Give the entries again exactly. Skip the pictures.

== Segment start ==

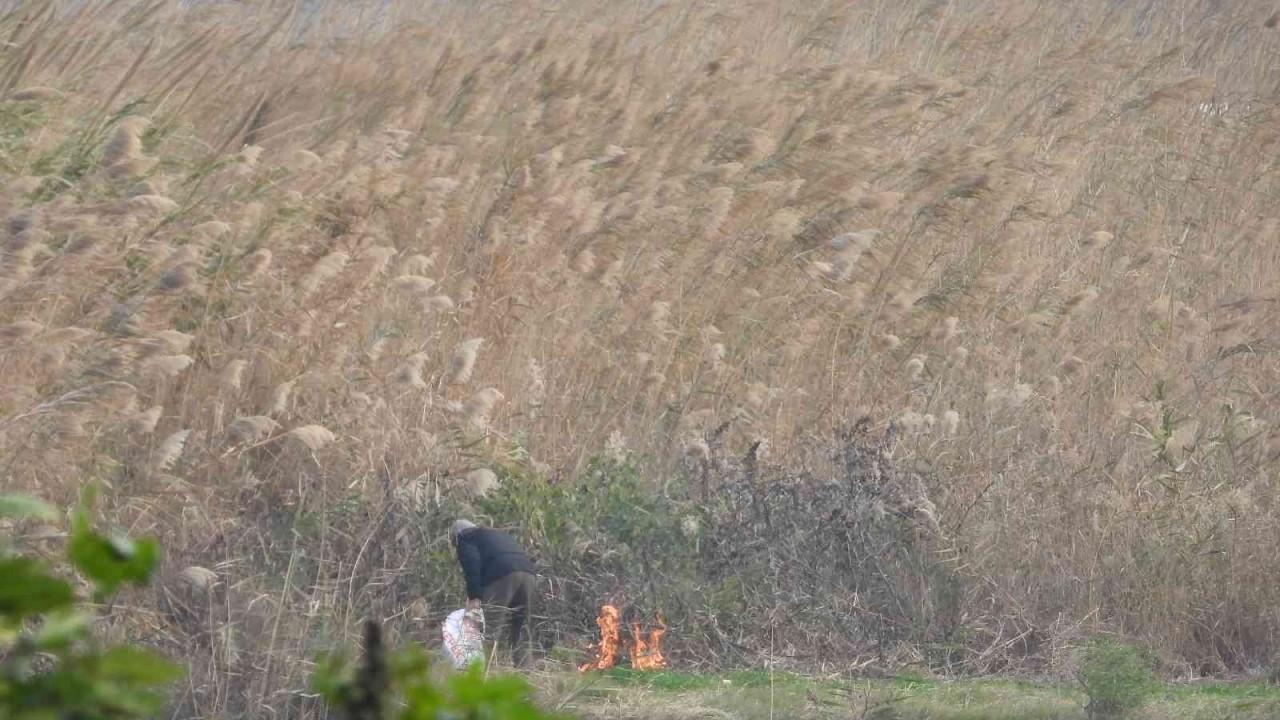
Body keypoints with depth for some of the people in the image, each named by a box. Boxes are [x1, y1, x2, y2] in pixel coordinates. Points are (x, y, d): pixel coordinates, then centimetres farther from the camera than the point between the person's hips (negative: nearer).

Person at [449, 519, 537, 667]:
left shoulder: (465, 538, 16)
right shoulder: (499, 534, 39)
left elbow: (471, 565, -3)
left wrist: (474, 597, -9)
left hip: (502, 576, -7)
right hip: (528, 573, 7)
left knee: (490, 629, -8)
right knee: (520, 631, 12)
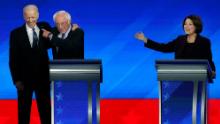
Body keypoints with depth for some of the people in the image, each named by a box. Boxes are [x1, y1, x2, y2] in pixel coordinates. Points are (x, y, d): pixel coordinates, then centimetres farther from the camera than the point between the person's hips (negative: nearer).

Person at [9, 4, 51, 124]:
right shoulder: (16, 33, -3)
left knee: (45, 109, 9)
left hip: (43, 77, 2)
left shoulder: (45, 27, 4)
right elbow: (13, 59, -4)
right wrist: (16, 79, -9)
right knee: (24, 109, 8)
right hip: (24, 77, -2)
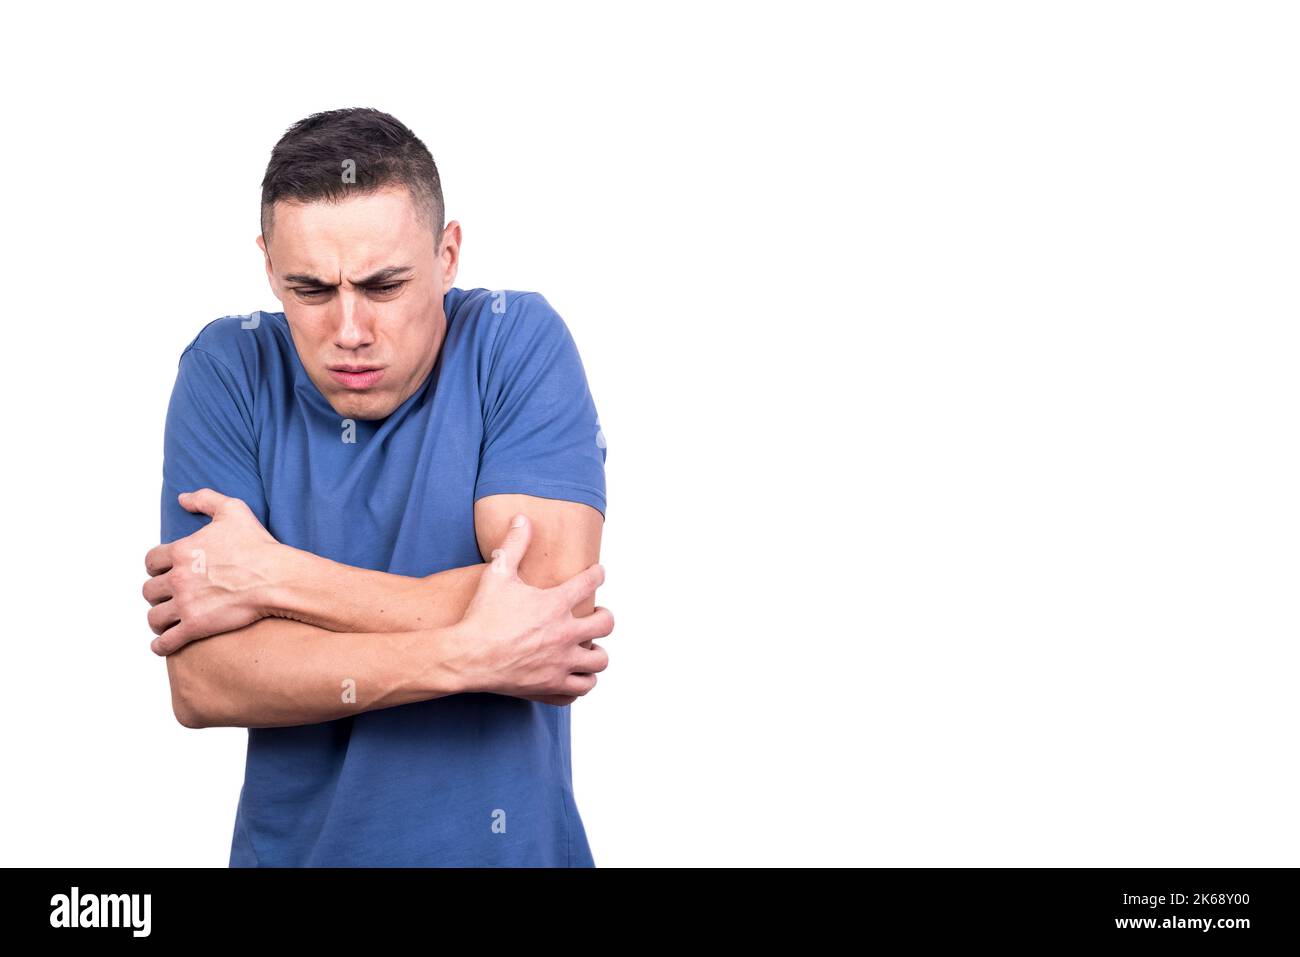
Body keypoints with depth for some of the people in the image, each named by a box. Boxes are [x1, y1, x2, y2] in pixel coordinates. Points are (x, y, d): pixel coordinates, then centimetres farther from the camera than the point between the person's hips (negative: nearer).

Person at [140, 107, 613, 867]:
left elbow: (551, 612, -23)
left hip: (510, 842, -1)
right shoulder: (229, 371, -9)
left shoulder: (520, 344, -12)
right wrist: (467, 656, -24)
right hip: (292, 845, 1)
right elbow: (199, 681, -16)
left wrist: (275, 579, -19)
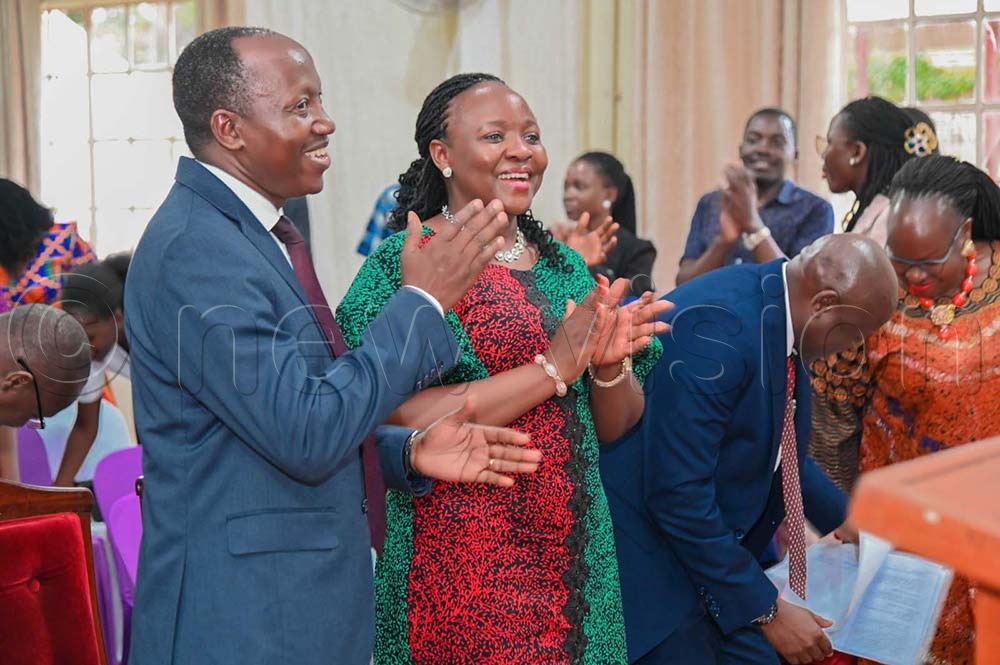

== Segment end ==

**Solved exercise**
Body keypoints with depth for some of the people in the image, each named by a box. Boxes are [x1, y1, x2, y2] in pixel coordinates. Points are (x, y, d): pixel coordinates, then centimetres farther from the camera than the point between the person's hips (negative: nearer).

Person at [449, 519, 537, 667]:
left shoulder: (465, 538, 16)
right shoulder: (499, 534, 39)
left elbow: (471, 565, -3)
left wrist: (474, 597, -9)
left hip: (502, 576, -7)
right hip: (528, 573, 7)
left knee: (490, 629, -8)
right knee: (520, 631, 12)
Body keypoints with depth for some of the people in the image, each named by a box. Boxes are [x1, y1, x2, y2] in pixel coordinates. Points are (x, y, d): pixel coordinates, then centimetres farther from the camera than the point between the person's hips (negative: nearer).

Person at [9, 4, 51, 124]:
right shoulder: (16, 33, -3)
left knee: (45, 109, 9)
left hip: (43, 77, 2)
left shoulder: (45, 27, 4)
right elbow: (13, 59, -4)
right wrist: (16, 79, -9)
right knee: (24, 109, 8)
right hip: (24, 77, -2)
Body keypoints with depth for some of the people in the image, each named by a box. Boxes are [x1, y1, x2, y2] in pixel coordinates. Points are (x, y, d): pixel coordinates, then centimetres farther from the camera than the point between the person's hips (negative: nearer).

Person at [140, 107, 613, 867]:
left elbow: (551, 612, -23)
left hip: (510, 842, -1)
right shoulder: (229, 371, -9)
left shoulder: (520, 344, -12)
right wrist: (467, 656, -24)
right hip: (292, 845, 1)
right elbow: (199, 681, -16)
left wrist: (275, 579, -19)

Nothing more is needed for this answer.